## Directions for this task
The records sit below. Return every line in them that holds the word "CROSS".

Collected data:

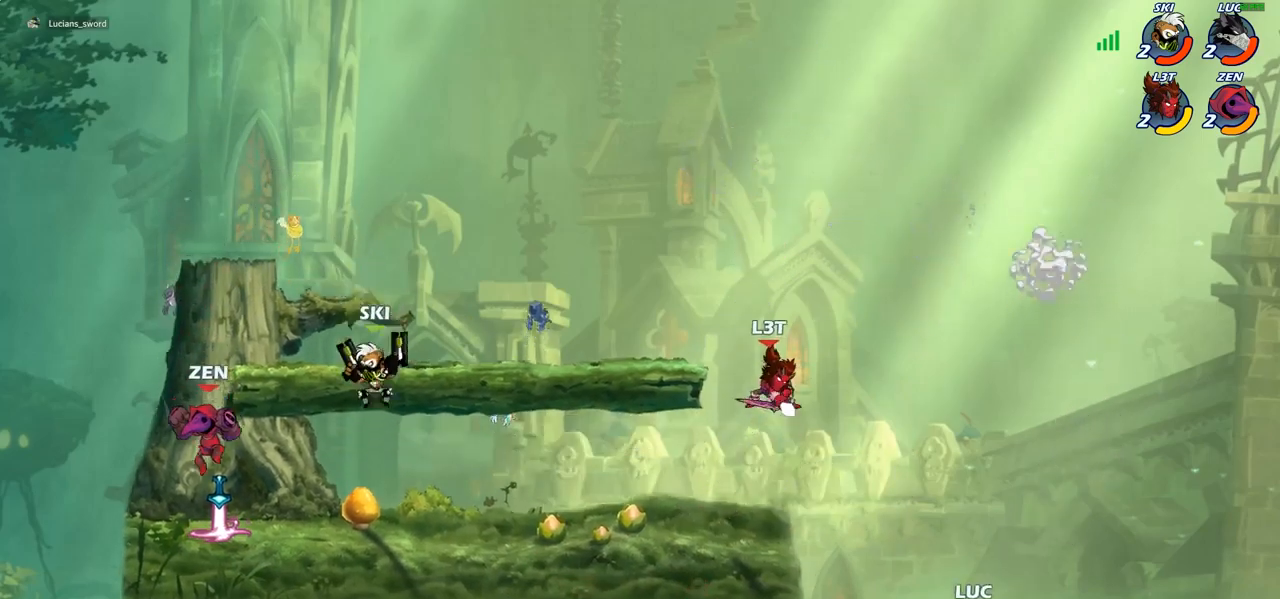
{"buttons": [], "left_stick": "up", "right_stick": "center", "events": [[33, "left_stick", "left"], [183, "CROSS", "down"], [350, "CROSS", "up"], [500, "left_stick", "up"]]}
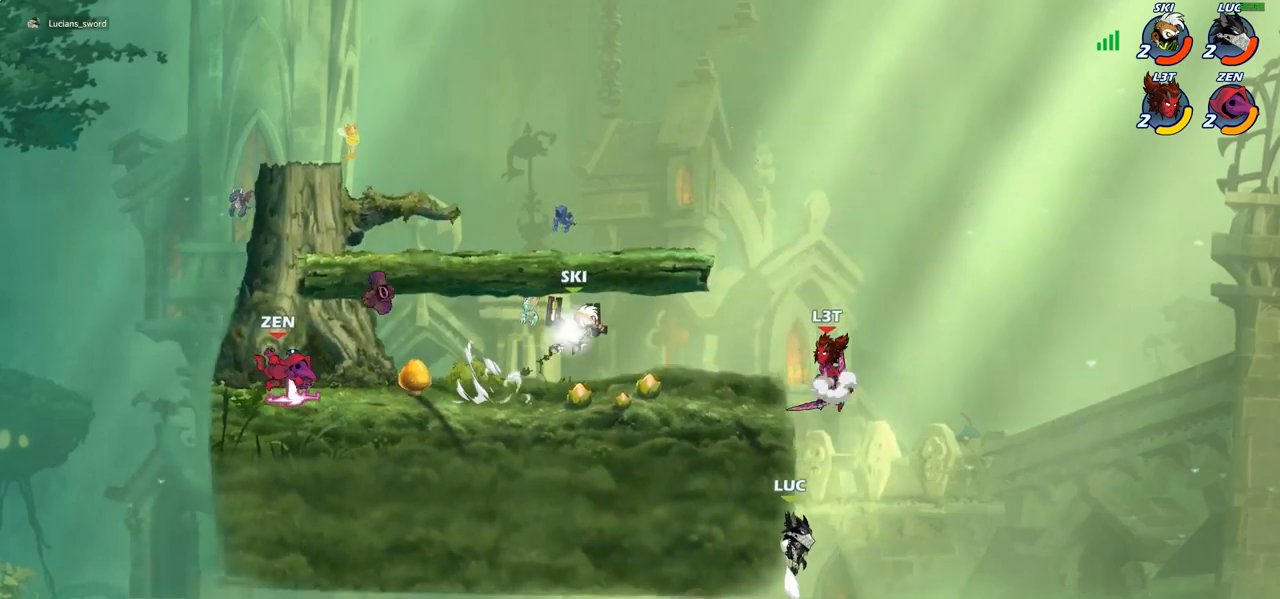
{"buttons": [], "left_stick": "center", "right_stick": "center", "events": [[50, "left_stick", "up-right"], [100, "CROSS", "down"], [150, "CIRCLE", "down"], [150, "CROSS", "up"], [267, "CIRCLE", "up"], [333, "left_stick", "up-left"], [400, "left_stick", "center"]]}
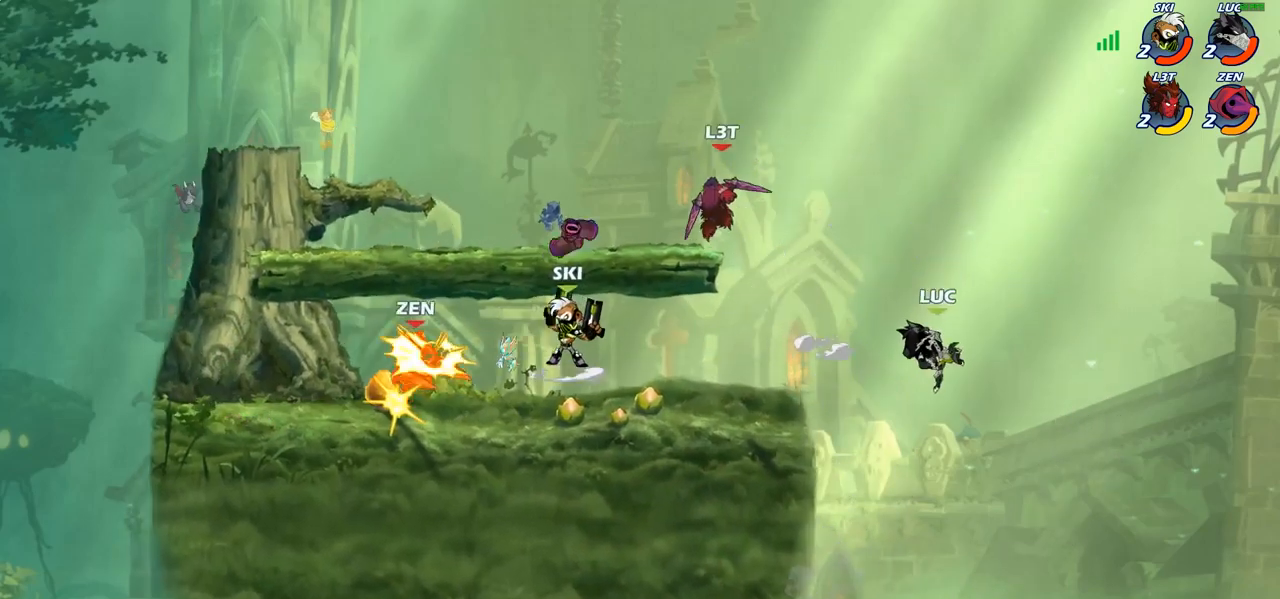
{"buttons": [], "left_stick": "down-left", "right_stick": "center", "events": [[67, "left_stick", "left"], [250, "left_stick", "down-left"]]}
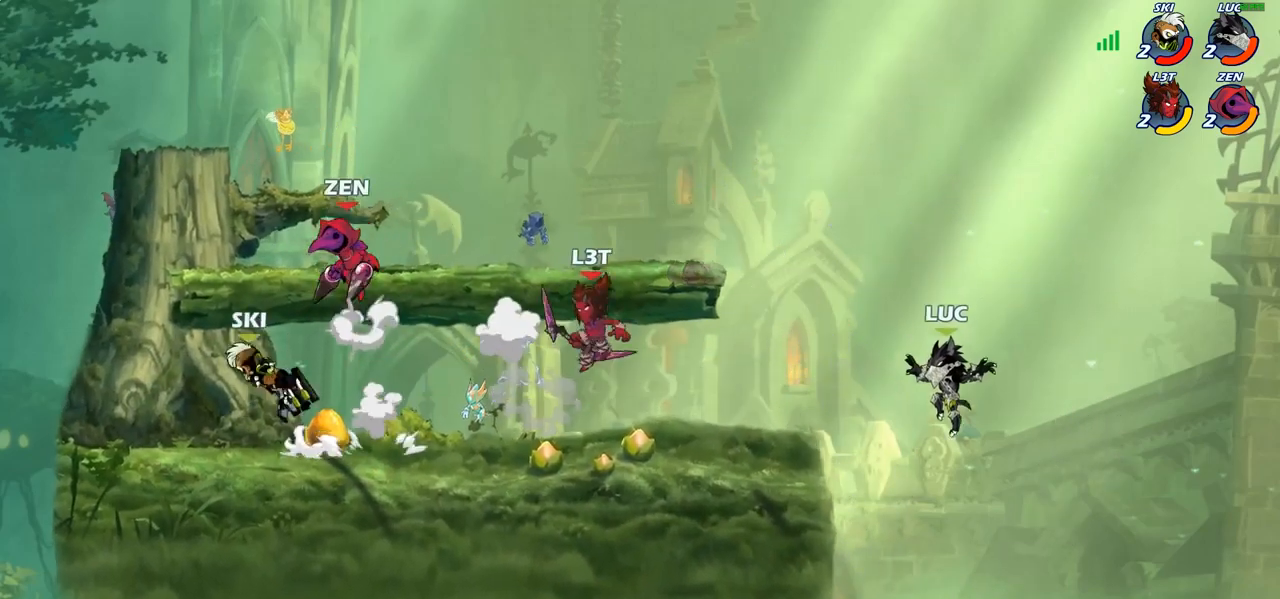
{"buttons": ["R2"], "left_stick": "down-left", "right_stick": "center", "events": [[67, "left_stick", "left"], [167, "CROSS", "down"], [267, "left_stick", "up-left"], [300, "CROSS", "up"], [400, "left_stick", "down-left"], [500, "R2", "down"]]}
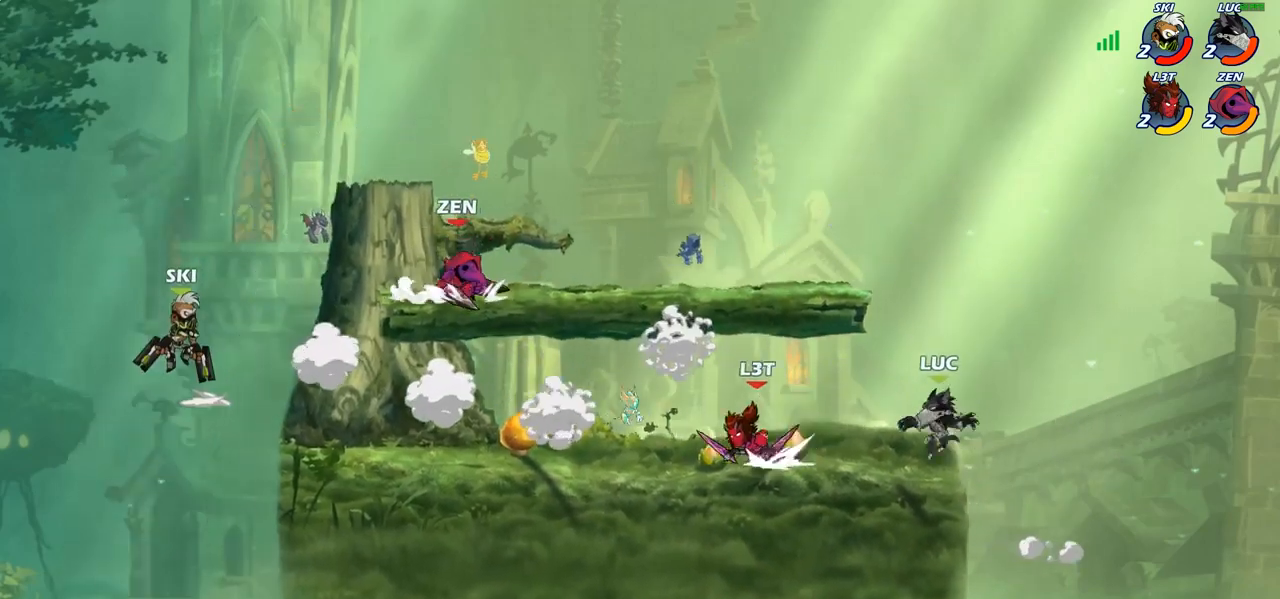
{"buttons": [], "left_stick": "up-left", "right_stick": "center", "events": [[167, "left_stick", "left"], [267, "R2", "up"], [283, "CROSS", "down"], [317, "left_stick", "up-left"], [433, "CROSS", "up"]]}
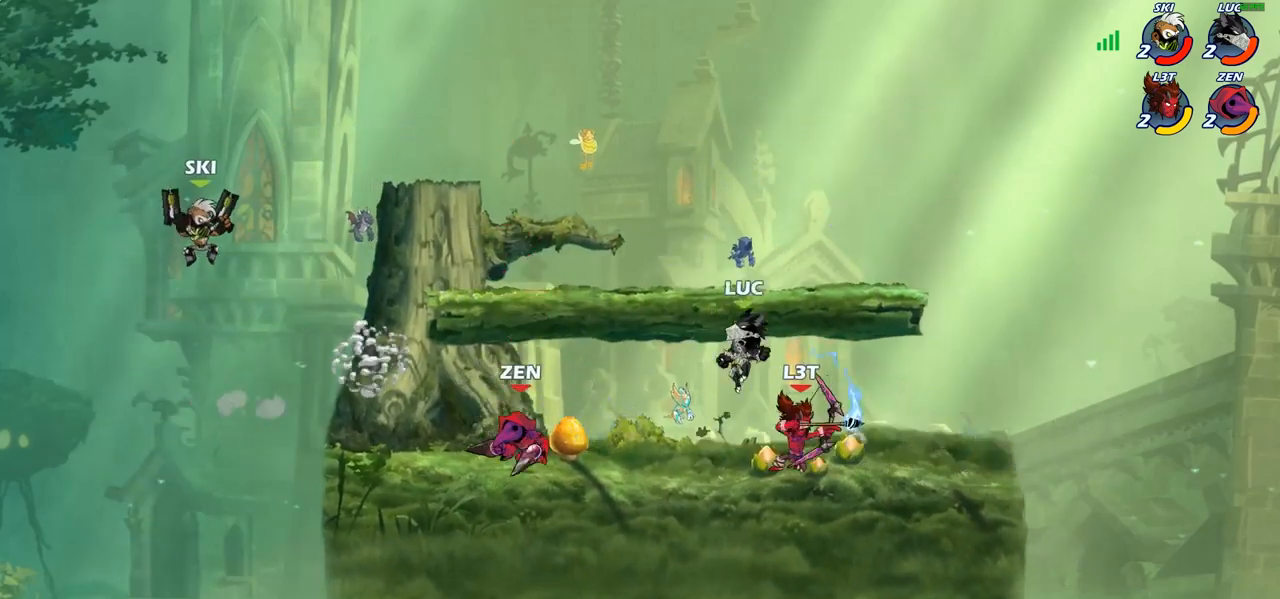
{"buttons": [], "left_stick": "left", "right_stick": "center", "events": [[117, "left_stick", "down-left"], [367, "left_stick", "left"]]}
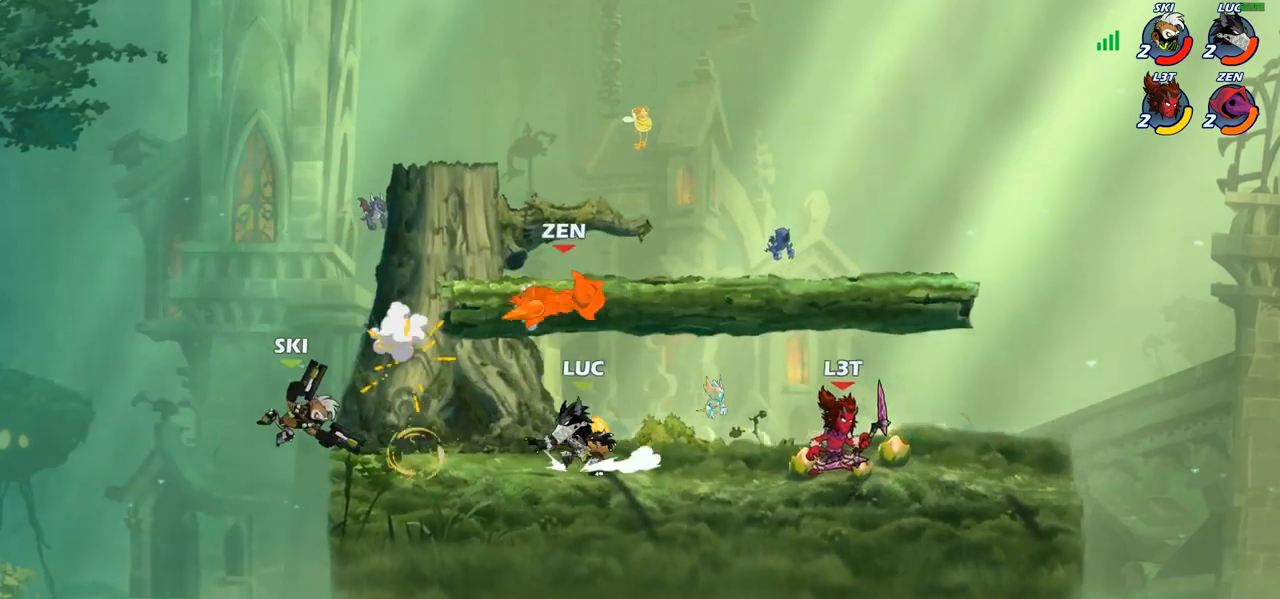
{"buttons": ["CROSS"], "left_stick": "right", "right_stick": "center", "events": [[33, "R2", "down"], [117, "R2", "up"], [133, "CROSS", "down"], [200, "left_stick", "right"], [233, "CROSS", "up"], [333, "CROSS", "down"], [367, "CROSS", "up"], [400, "CROSS", "down"]]}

## Answer to the exercise
{"buttons": [], "left_stick": "up", "right_stick": "center", "events": [[33, "left_stick", "left"], [183, "CROSS", "down"], [350, "CROSS", "up"], [500, "left_stick", "up"]]}
{"buttons": [], "left_stick": "center", "right_stick": "center", "events": [[50, "left_stick", "up-right"], [100, "CROSS", "down"], [150, "CIRCLE", "down"], [150, "CROSS", "up"], [267, "CIRCLE", "up"], [333, "left_stick", "up-left"], [400, "left_stick", "center"]]}
{"buttons": ["R2"], "left_stick": "down-left", "right_stick": "center", "events": [[67, "left_stick", "left"], [167, "CROSS", "down"], [267, "left_stick", "up-left"], [300, "CROSS", "up"], [400, "left_stick", "down-left"], [500, "R2", "down"]]}
{"buttons": [], "left_stick": "up-left", "right_stick": "center", "events": [[167, "left_stick", "left"], [267, "R2", "up"], [283, "CROSS", "down"], [317, "left_stick", "up-left"], [433, "CROSS", "up"]]}
{"buttons": ["CROSS"], "left_stick": "right", "right_stick": "center", "events": [[33, "R2", "down"], [117, "R2", "up"], [133, "CROSS", "down"], [200, "left_stick", "right"], [233, "CROSS", "up"], [333, "CROSS", "down"], [367, "CROSS", "up"], [400, "CROSS", "down"]]}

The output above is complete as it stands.